Reproduce every line of text in the records below, keeping each one exactly as it appears and in the same order. Omit the picture markers from your answer.

Text data extracted from pages

# # # #

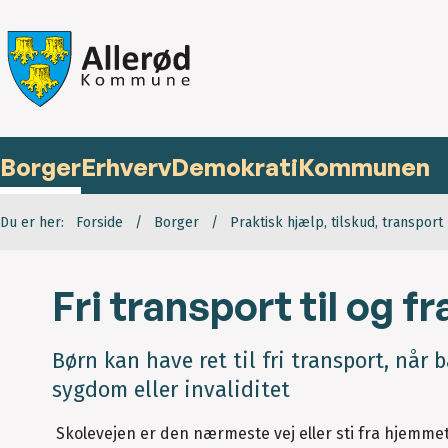
Borger
Erhverv
Demokrati
Kommunen
Du er her:
Forside
Borger
Praktisk hjælp, tilskud, transport
Fri transport til og fr
Børn kan have ret til fri transport, når ba
sygdom eller invaliditet
Skolevejen er den nærmeste vej eller sti fra hjemmet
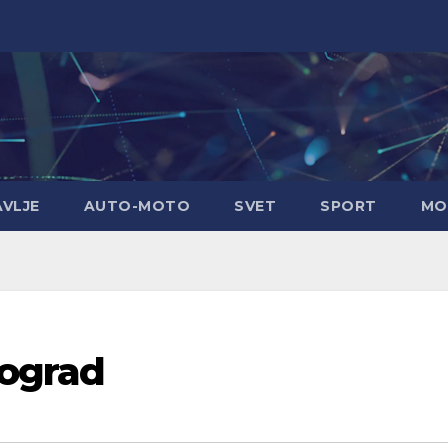
AVLJE
AUTO-MOTO
SVET
SPORT
MO
eograd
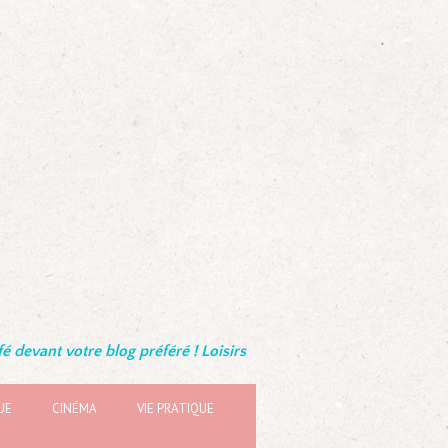
é devant votre blog préféré ! Loisirs
UE
CINÉMA
VIE PRATIQUE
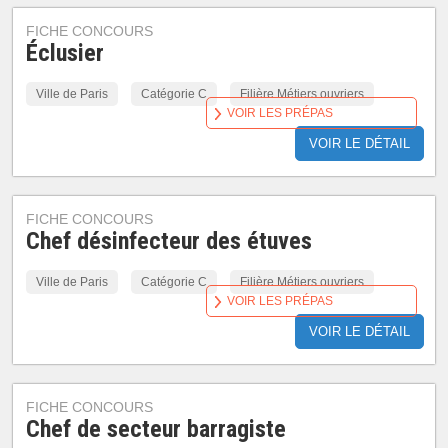
FICHE CONCOURS
Éclusier
Ville de Paris
Catégorie C
Filière Métiers ouvriers
VOIR LES PRÉPAS
VOIR LE DÉTAIL
FICHE CONCOURS
Chef désinfecteur des étuves
Ville de Paris
Catégorie C
Filière Métiers ouvriers
VOIR LES PRÉPAS
VOIR LE DÉTAIL
FICHE CONCOURS
Chef de secteur barragiste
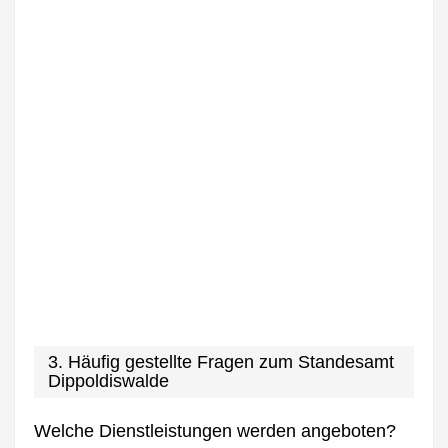
3. Häufig gestellte Fragen zum Standesamt
Dippoldiswalde
Welche Dienstleistungen werden angeboten?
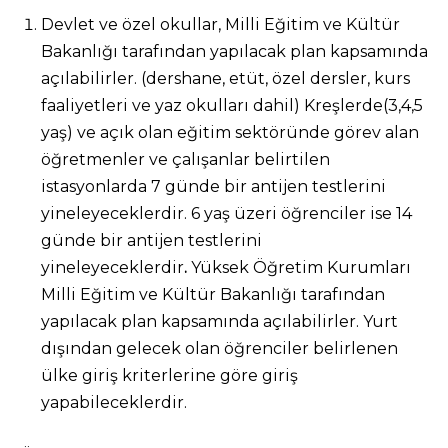
Devlet ve özel okullar, Milli Eğitim ve Kültür
Bakanlığı tarafından yapılacak plan kapsamında
açılabilirler. (dershane, etüt, özel dersler, kurs
faaliyetleri ve yaz okulları dahil) Kreşlerde(3,4,5
yaş) ve açık olan eğitim sektöründe görev alan
öğretmenler ve çalışanlar belirtilen
istasyonlarda 7 günde bir antijen testlerini
yineleyeceklerdir. 6 yaş üzeri öğrenciler ise 14
günde bir antijen testlerini
yineleyeceklerdir
.
Yüksek Öğretim Kurumları
Milli Eğitim ve Kültür Bakanlığı tarafından
yapılacak plan kapsamında açılabilirler. Yurt
dışından gelecek olan öğrenciler belirlenen
ülke giriş kriterlerine göre giriş
yapabileceklerdir.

# # # #

[Solved exercise]:
Borger
Erhverv
Demokrati
Kommunen
Du er her:
Forside
Borger
Praktisk hjælp, tilskud, transport
Fri transport til og fr
Børn kan have ret til fri transport, når ba
sygdom eller invaliditet
Skolevejen er den nærmeste vej eller sti fra hjemmet
AVLJE
AUTO-MOTO
SVET
SPORT
MO
eograd
é devant votre blog préféré ! Loisirs
UE
CINÉMA
VIE PRATIQUE
FICHE CONCOURS
Éclusier
Ville de Paris
Catégorie C
Filière Métiers ouvriers
VOIR LES PRÉPAS
VOIR LE DÉTAIL
FICHE CONCOURS
Chef désinfecteur des étuves
Ville de Paris
Catégorie C
Filière Métiers ouvriers
VOIR LES PRÉPAS
VOIR LE DÉTAIL
FICHE CONCOURS
Chef de secteur barragiste
3. Häufig gestellte Fragen zum Standesamt
Dippoldiswalde
Welche Dienstleistungen werden angeboten?
Devlet ve özel okullar, Milli Eğitim ve Kültür
Bakanlığı tarafından yapılacak plan kapsamında
açılabilirler. (dershane, etüt, özel dersler, kurs
faaliyetleri ve yaz okulları dahil) Kreşlerde(3,4,5
yaş) ve açık olan eğitim sektöründe görev alan
öğretmenler ve çalışanlar belirtilen
istasyonlarda 7 günde bir antijen testlerini
yineleyeceklerdir. 6 yaş üzeri öğrenciler ise 14
günde bir antijen testlerini
yineleyeceklerdir
.
Yüksek Öğretim Kurumları
Milli Eğitim ve Kültür Bakanlığı tarafından
yapılacak plan kapsamında açılabilirler. Yurt
dışından gelecek olan öğrenciler belirlenen
ülke giriş kriterlerine göre giriş
yapabileceklerdir.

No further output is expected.